YOUR TASK: Return each line of the listing below that contains the string "depth".

SUPPLIED RECORDS:
* * * * *
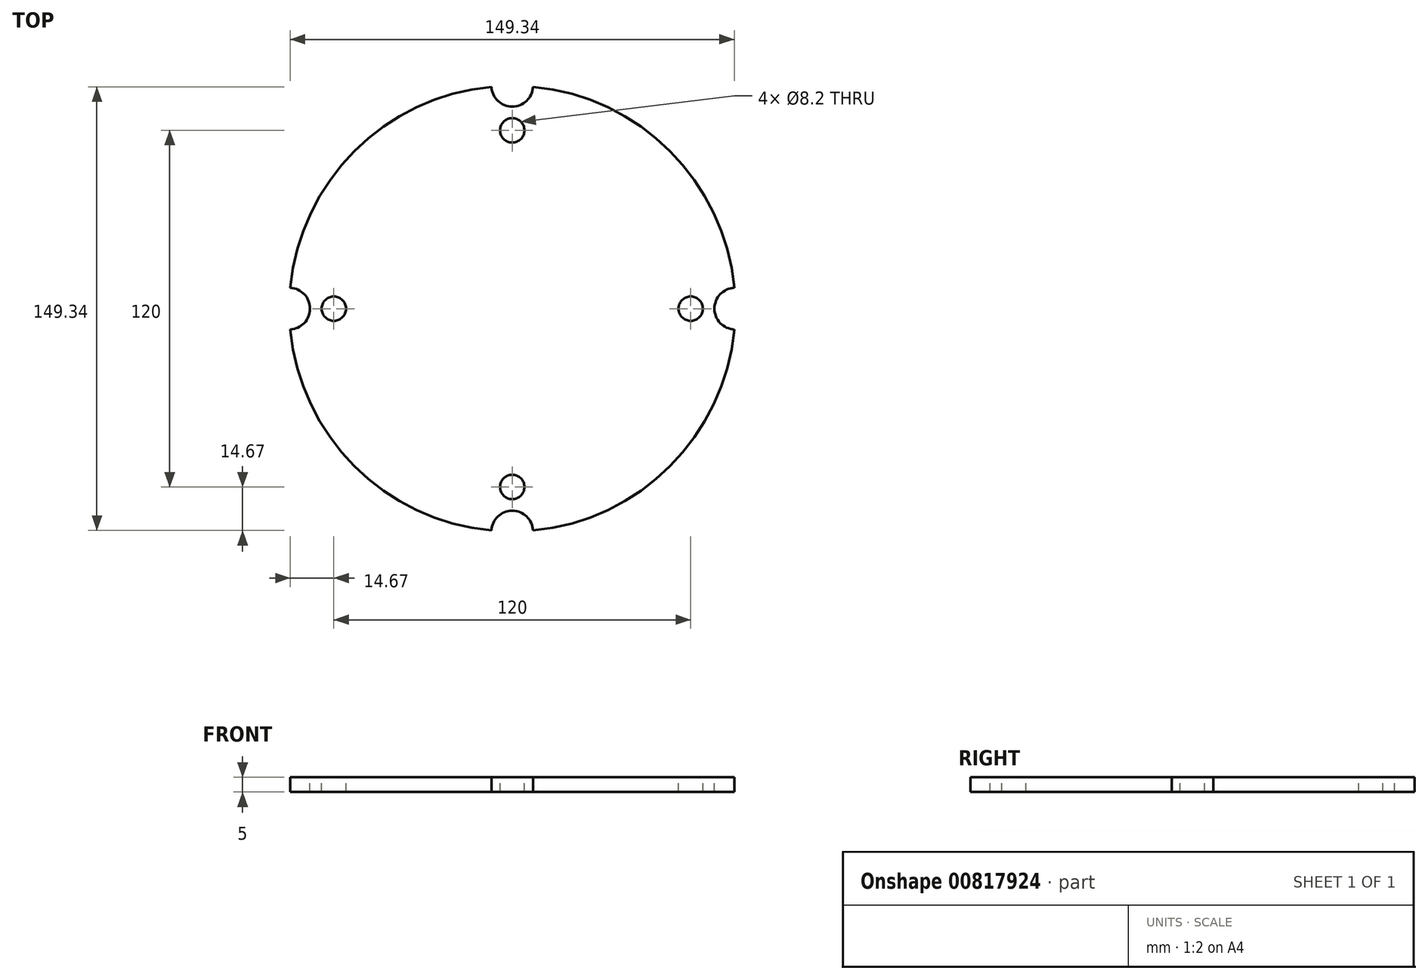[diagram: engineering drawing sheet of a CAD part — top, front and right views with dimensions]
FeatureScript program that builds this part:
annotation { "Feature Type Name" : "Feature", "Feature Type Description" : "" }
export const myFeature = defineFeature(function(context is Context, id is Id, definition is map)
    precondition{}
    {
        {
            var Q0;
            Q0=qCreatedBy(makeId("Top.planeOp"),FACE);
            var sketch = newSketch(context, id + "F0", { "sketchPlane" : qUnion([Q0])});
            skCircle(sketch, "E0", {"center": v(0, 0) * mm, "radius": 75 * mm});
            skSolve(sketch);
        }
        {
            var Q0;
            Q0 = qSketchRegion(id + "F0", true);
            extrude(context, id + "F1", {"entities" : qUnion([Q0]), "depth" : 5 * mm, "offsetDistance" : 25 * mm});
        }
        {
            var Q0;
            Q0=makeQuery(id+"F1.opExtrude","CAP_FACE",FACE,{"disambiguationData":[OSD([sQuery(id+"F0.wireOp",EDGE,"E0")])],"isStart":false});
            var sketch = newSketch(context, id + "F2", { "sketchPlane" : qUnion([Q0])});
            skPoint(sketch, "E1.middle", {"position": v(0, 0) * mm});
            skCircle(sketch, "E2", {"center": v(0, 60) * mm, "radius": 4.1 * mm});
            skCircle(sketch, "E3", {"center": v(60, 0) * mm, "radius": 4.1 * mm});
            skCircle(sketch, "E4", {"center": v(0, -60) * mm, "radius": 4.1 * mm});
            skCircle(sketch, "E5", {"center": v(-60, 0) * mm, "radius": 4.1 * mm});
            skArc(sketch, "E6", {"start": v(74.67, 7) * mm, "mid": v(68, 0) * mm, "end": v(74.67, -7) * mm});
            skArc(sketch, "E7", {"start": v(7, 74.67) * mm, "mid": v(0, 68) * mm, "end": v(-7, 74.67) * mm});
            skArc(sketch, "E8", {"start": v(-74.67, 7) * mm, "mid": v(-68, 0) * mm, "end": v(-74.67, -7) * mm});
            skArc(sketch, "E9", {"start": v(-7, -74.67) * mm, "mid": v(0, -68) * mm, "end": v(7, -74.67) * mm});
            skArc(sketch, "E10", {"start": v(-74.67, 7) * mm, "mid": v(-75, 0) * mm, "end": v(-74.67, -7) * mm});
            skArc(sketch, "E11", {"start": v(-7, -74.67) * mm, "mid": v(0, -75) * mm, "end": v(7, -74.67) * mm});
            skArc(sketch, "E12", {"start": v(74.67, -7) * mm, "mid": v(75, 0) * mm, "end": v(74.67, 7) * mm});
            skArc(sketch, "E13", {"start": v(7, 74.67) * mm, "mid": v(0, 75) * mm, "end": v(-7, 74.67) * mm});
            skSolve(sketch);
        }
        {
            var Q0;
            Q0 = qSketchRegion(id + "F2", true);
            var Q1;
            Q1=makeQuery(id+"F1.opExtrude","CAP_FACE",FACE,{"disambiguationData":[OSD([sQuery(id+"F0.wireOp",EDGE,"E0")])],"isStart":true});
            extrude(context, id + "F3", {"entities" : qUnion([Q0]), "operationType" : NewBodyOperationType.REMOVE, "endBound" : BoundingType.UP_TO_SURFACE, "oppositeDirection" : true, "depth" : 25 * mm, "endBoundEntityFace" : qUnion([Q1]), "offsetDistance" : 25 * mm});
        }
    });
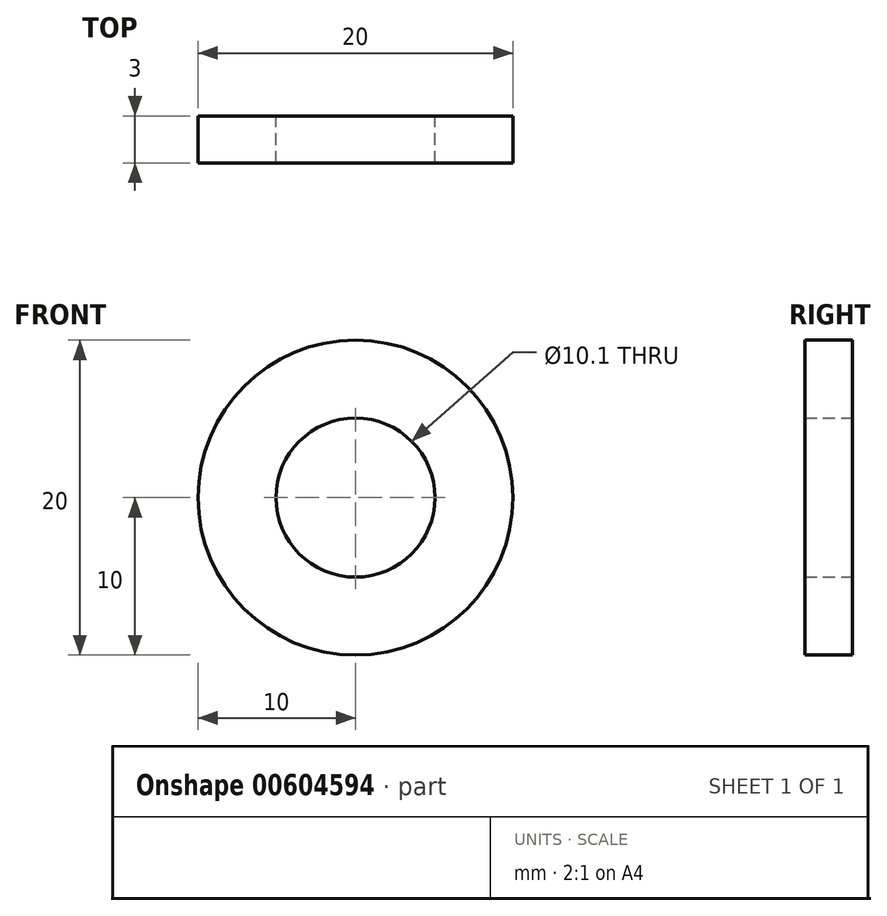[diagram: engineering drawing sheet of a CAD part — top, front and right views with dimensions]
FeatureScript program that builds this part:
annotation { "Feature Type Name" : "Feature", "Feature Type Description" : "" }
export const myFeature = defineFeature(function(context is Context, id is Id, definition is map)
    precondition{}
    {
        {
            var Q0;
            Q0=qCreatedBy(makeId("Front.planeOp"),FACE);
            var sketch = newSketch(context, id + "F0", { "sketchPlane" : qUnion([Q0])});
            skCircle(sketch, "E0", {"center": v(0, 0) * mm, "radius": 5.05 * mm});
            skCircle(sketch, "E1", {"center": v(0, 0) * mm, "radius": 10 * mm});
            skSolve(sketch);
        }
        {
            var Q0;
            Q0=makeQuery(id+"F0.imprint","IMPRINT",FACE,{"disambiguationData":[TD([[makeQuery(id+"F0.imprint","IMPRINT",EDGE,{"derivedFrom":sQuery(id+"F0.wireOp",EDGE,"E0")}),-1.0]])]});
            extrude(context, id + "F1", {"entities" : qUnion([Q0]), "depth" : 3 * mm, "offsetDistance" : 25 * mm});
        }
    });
* * * * *
EXERCISE SOLUTION:
            extrude(context, id + "F1", {"entities" : qUnion([Q0]), "depth" : 5 * mm, "offsetDistance" : 25 * mm});
            extrude(context, id + "F3", {"entities" : qUnion([Q0]), "operationType" : NewBodyOperationType.REMOVE, "endBound" : BoundingType.UP_TO_SURFACE, "oppositeDirection" : true, "depth" : 25 * mm, "endBoundEntityFace" : qUnion([Q1]), "offsetDistance" : 25 * mm});
            extrude(context, id + "F1", {"entities" : qUnion([Q0]), "depth" : 3 * mm, "offsetDistance" : 25 * mm});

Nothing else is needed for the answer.